Large swaths of Antarctica have recently come under pressure to meet the growing global demand for sea food. Antarctica's rich resources are increasingly targeted.

Climate change, coupled with increased acidification of the waters is also likely to affect the food sources and habitats of many species in the region including penguins, seals and whales.

Meetings in the United States and New Zealand both put forward competing plans to create a marine protected area of 1.6 million square kilometers in the Ross Sea.

Another proposal would have created a reserve zone around East Antarctica. At around 1.9 million square kilometers, it would have covered an area almost three times the size of France.

Celebrity endorsements have included Hollywood star Leonardo Di Caprio, who wrote in an email that whales and penguins can't speak for themselves and that there should be a "massive wave of public pressure" to drive forward the plans for restrictions.

Many have expressed their disappointment with the failure to reach an agreement.
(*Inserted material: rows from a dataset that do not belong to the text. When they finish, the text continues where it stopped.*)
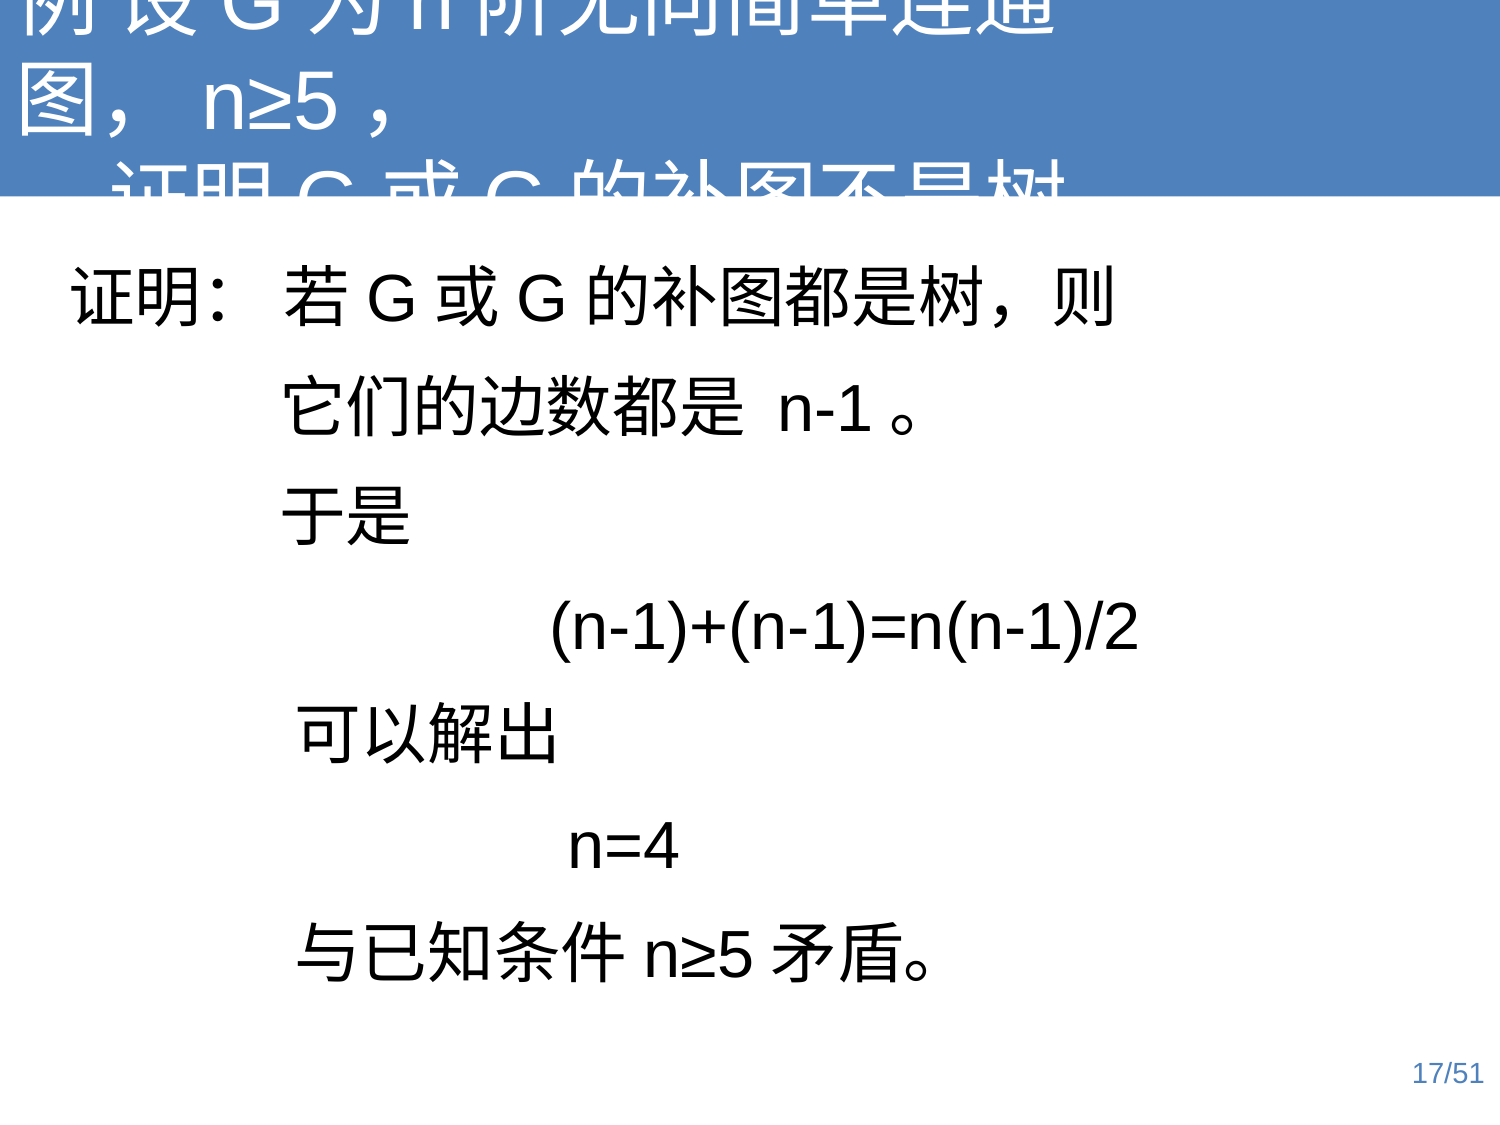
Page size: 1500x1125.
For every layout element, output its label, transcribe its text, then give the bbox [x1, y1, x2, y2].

title 例 设G为n阶无向简单连通图，n≥5， 证明G或G的补图不是树。 [0, 0, 1500, 197]
slide_number 17/51 [1149, 1046, 1500, 1125]
list 证明： 若G或G的补图都是树，则 它们的边数都是 n-1。 于是 (n-1)+(n-1)=n(n-1)/2 可以解出 n=4 与已知条件n≥5矛盾。 [53, 231, 1404, 1047]
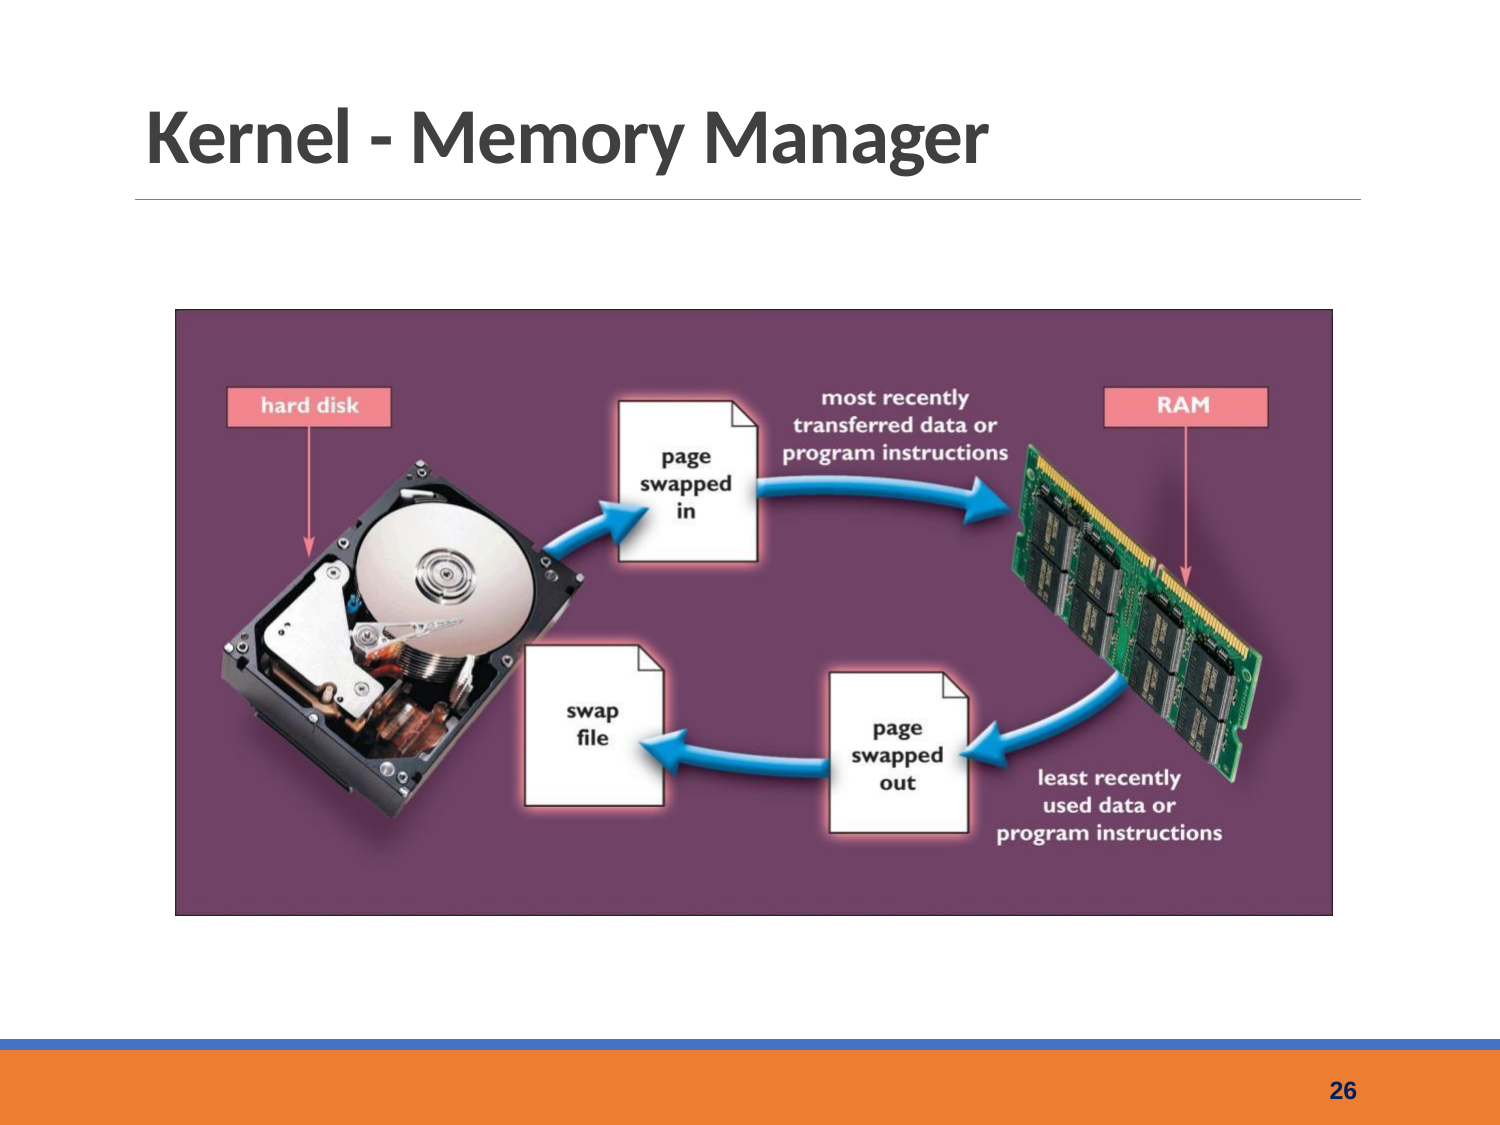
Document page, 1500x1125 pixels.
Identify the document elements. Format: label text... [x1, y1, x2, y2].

title Kernel - Memory Manager [131, 50, 1369, 188]
slide_number 26 [1257, 1059, 1373, 1120]
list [174, 308, 1333, 916]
"There are competing interests, in terms of commercial interests and in terms of the economic control of these areas, we floundered essentially at the end of the talks," Steve Campbell of the AOA told reporters.

Campbell did praise the constructive contributions of a number of countries including the United States, Australia and the U.K. But with consensus of all 25 members needed for progress, some countries refused to compromise on the proposals.

"At the end of the day it seems that countries like Russia, Ukraine and China couldn't really make it work - and we're hoping that at the next meeting they'll come with a stronger commitment to the conservation objectives of the commission."